Entre os princípios estão o respeito à cultura e a religião do indivíduo. É fundamental entendermos que o ser humano é composto dessa complexidade do físico, do emocional, do espiritual e do social. Por isso, os pacientes e seus familiares precisam ser cuidados em todas as esferas.

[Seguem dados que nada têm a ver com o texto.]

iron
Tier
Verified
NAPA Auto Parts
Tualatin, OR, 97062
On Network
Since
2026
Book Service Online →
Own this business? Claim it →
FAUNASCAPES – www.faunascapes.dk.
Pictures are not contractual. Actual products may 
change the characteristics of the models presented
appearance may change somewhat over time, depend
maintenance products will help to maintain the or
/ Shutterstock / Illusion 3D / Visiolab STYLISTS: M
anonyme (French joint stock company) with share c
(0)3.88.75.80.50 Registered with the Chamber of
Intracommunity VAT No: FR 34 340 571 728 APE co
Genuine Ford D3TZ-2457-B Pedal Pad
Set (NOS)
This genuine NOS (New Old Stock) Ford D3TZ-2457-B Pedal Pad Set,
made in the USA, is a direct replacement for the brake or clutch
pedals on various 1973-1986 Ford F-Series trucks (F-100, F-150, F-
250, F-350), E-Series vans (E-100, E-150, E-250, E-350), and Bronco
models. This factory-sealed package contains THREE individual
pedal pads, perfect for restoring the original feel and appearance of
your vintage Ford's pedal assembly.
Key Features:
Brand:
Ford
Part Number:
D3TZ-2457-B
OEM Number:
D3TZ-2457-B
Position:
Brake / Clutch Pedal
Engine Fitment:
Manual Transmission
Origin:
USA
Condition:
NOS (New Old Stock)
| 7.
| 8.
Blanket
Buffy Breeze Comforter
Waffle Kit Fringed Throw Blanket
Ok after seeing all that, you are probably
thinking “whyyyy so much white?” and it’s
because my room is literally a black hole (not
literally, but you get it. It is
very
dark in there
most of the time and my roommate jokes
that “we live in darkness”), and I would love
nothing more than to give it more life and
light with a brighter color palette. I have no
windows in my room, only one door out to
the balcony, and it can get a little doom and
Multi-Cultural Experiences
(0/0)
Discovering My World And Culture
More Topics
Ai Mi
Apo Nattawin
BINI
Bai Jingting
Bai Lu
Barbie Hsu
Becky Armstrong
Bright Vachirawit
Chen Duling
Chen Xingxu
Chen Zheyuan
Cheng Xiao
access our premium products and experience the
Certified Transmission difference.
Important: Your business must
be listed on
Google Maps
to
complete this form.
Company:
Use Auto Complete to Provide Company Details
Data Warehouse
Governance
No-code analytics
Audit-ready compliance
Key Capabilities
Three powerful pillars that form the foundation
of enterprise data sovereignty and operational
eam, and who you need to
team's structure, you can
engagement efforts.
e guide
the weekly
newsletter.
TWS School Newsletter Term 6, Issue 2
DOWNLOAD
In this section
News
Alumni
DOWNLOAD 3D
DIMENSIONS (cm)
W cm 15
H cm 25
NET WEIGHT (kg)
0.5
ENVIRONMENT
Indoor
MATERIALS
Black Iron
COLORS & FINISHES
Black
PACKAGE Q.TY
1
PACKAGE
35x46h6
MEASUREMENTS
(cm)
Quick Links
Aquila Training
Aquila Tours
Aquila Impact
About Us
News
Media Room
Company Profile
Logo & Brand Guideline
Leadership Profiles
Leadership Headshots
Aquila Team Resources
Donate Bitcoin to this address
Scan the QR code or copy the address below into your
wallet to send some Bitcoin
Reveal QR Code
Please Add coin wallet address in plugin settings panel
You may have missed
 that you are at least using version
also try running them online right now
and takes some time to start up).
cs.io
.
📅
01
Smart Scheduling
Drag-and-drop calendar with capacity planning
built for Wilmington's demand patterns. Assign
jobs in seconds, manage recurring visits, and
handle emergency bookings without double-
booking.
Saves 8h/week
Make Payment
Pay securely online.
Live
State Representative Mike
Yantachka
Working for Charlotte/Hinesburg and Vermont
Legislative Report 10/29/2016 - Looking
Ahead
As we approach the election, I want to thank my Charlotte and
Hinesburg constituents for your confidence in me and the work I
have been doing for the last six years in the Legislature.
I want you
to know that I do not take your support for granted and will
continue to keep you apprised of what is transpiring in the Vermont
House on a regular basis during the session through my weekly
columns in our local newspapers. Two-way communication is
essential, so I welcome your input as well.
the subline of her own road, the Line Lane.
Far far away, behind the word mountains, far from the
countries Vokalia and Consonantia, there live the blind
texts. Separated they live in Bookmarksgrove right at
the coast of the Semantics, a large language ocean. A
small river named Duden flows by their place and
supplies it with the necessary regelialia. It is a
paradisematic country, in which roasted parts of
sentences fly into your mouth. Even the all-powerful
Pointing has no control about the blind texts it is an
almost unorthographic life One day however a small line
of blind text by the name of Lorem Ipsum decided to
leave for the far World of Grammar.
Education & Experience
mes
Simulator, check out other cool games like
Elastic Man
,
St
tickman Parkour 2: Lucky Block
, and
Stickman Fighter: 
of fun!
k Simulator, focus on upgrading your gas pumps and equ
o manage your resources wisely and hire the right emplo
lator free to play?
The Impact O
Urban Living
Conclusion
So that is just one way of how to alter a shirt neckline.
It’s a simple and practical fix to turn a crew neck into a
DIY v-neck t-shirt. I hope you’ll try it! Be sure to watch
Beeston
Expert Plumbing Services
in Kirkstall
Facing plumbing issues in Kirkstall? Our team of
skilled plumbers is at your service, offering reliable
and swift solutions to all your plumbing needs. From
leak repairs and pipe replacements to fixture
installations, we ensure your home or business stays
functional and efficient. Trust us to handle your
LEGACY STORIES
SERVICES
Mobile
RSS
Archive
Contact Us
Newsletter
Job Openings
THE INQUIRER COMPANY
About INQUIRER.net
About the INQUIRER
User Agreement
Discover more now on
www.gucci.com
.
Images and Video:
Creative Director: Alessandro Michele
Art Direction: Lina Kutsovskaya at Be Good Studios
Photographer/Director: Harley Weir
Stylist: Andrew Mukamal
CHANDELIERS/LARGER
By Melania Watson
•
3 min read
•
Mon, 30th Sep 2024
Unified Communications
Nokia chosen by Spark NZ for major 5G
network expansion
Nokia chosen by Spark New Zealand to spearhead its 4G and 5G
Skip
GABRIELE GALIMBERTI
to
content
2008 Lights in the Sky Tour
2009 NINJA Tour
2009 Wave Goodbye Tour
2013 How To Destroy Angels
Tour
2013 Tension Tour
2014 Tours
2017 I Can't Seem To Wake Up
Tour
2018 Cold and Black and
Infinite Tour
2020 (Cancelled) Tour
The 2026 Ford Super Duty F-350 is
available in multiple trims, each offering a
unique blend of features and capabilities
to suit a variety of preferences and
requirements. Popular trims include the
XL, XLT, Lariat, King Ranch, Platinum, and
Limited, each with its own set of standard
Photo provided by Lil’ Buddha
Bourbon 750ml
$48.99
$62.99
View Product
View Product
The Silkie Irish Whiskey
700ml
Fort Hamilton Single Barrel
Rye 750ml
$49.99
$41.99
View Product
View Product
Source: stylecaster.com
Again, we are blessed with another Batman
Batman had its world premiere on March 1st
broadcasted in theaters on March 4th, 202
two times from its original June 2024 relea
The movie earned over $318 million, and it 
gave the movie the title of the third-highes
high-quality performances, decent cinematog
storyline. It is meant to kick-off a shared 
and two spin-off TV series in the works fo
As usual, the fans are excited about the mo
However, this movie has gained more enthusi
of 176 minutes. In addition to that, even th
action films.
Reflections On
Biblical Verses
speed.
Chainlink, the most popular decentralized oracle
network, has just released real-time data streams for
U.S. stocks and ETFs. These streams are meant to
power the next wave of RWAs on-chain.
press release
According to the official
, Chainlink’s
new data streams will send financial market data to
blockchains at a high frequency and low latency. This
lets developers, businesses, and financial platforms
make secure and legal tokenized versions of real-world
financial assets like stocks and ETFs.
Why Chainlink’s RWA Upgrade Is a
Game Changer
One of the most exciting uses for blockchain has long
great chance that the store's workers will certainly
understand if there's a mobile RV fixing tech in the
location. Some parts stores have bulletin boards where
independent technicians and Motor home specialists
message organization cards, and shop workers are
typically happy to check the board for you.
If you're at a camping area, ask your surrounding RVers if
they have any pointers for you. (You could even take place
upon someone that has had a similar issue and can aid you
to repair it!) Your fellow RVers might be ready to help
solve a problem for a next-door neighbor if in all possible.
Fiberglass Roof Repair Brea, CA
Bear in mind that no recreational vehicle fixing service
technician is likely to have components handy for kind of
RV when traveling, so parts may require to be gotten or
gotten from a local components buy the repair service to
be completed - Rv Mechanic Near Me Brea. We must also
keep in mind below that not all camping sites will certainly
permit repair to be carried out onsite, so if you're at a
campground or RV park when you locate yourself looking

Cuidados paliativos ganha Política Nacional

Esta semana, o Brasil ganhou a Política Nacional para o setor de cuidados paliativos. O anuncio foi feito na quinta-feira (14) durante reunião presidida pela ministra da Saúde, Nisia Trindade Lima.

Isso significa que este serviço será estruturado e organizado na rede pública de saúde para todos os pacientes com doenças ameaçadoras da vida se tratarem, de forma a manter o alívio da dor e sofrimento e a qualidade de vida.

Atualmente, existe no Brasil iniciativas isoladas de cuidados paliativos, conforme demonstra o Atlas de Cuidados Paliativos, elaborado pela ANCP.

No atlas consta que o maior número de serviços em cuidados paliativos está concentrado no atendimento público pelo SUS, com 123 (52,5%) unidades, além de 36 (15,3%) serviços instalados em instituições de atendimento público e privado, e 75 (32%) serviços em hospitais privados.